[Start of section]

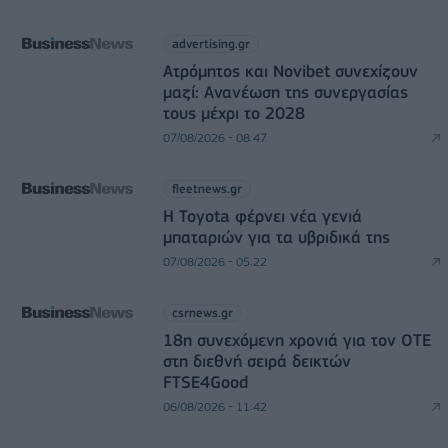
advertising.gr
Ατρόμητος και Novibet συνεχίζουν
μαζί: Ανανέωση της συνεργασίας
τους μέχρι το 2028
07/08/2026 - 08:47
fleetnews.gr
Η Toyota φέρνει νέα γενιά
μπαταριών για τα υβριδικά της
07/08/2026 - 05:22
csrnews.gr
18η συνεχόμενη χρονιά για τον ΟΤΕ
στη διεθνή σειρά δεικτών
FTSE4Good
06/08/2026 - 11:42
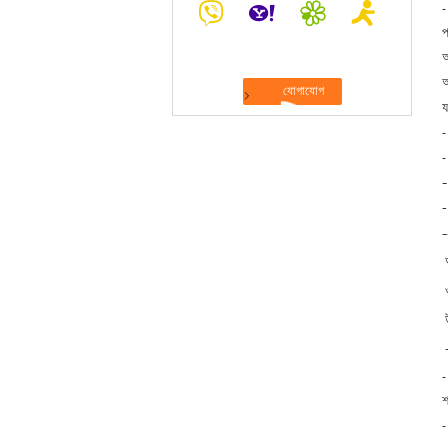
-
প
আ
অ
য
-
-
-
-
-
শ
-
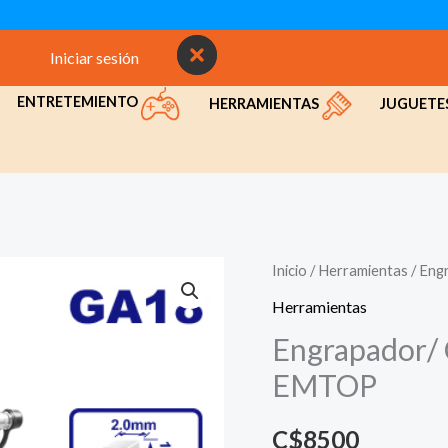
Iniciar sesión
INICIO
NOSOTROS
CON
ENTRETEMIENTO
HERRAMIENTAS
JUGUETE
Inicio
/
Herramientas
/ Eng
Herramientas
Engrapador/ 
EMTOP
C$
8500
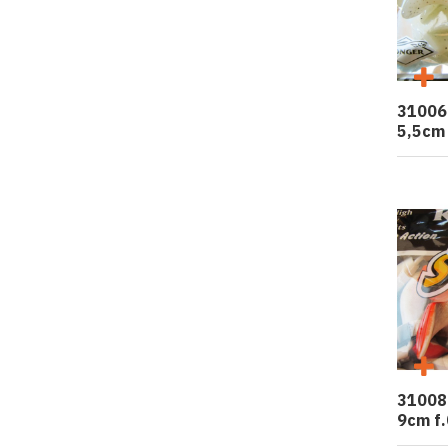
31006
5,5cm 
31008
9cm f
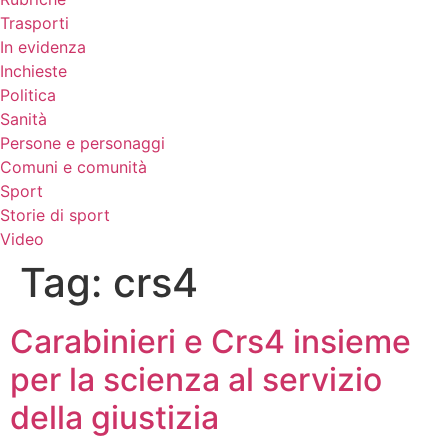
Trasporti
In evidenza
Inchieste
Politica
Sanità
Persone e personaggi
Comuni e comunità
Sport
Storie di sport
Video
Tag:
crs4
Carabinieri e Crs4 insieme
per la scienza al servizio
della giustizia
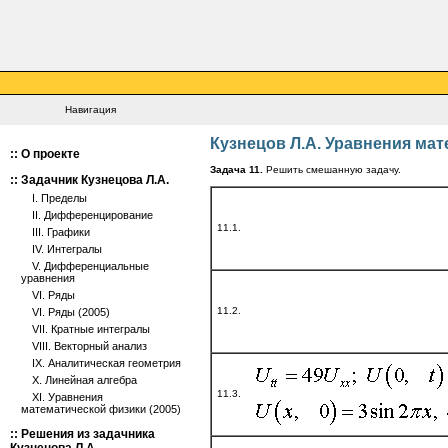
Навигация
Кузнецов Л.А. Уравнения мат
::
О проекте
Задача 11.
Решить смешанную задачу.
::
Задачник Кузнецова Л.А.
I. Пределы
II. Дифференцирование
11.1.
III. Графики
IV. Интегралы
V. Дифференциальные
уравнения
VI. Ряды
11.2.
VI. Ряды (2005)
VII. Кратные интегралы
VIII. Векторный анализ
IX. Аналитическая геометрия
X. Линейная алгебра
11.3.
XI. Уравнения
математической физики (2005)
::
Решения из задачника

[End of section]

** Activity **
Pictures must not appear in the copy, which must otherwise match the listing exactly.

** Answer box **
advertising.gr
Ατρόμητος και Novibet συνεχίζουν
μαζί: Ανανέωση της συνεργασίας
τους μέχρι το 2028
07/08/2026 - 08:47
fleetnews.gr
Η Toyota φέρνει νέα γενιά
μπαταριών για τα υβριδικά της
07/08/2026 - 05:22
csrnews.gr
18η συνεχόμενη χρονιά για τον ΟΤΕ
στη διεθνή σειρά δεικτών
FTSE4Good
06/08/2026 - 11:42
-
প
আ
অ
য
-
-
-
-
-
শ
-
Iniciar sesión
INICIO
NOSOTROS
CON
ENTRETEMIENTO
HERRAMIENTAS
JUGUETE
Inicio
/
Herramientas
/ Eng
Herramientas
Engrapador/ 
EMTOP
C$
8500
31006
5,5cm 
31008
9cm f
Trasporti
In evidenza
Inchieste
Politica
Sanità
Persone e personaggi
Comuni e comunità
Sport
Storie di sport
Video
Tag:
crs4
Carabinieri e Crs4 insieme
per la scienza al servizio
della giustizia
Навигация
Кузнецов Л.А. Уравнения мат
::
О проекте
Задача 11.
Решить смешанную задачу.
::
Задачник Кузнецова Л.А.
I. Пределы
II. Дифференцирование
11.1.
III. Графики
IV. Интегралы
V. Дифференциальные
уравнения
VI. Ряды
11.2.
VI. Ряды (2005)
VII. Кратные интегралы
VIII. Векторный анализ
IX. Аналитическая геометрия
X. Линейная алгебра
11.3.
XI. Уравнения
математической физики (2005)
::
Решения из задачника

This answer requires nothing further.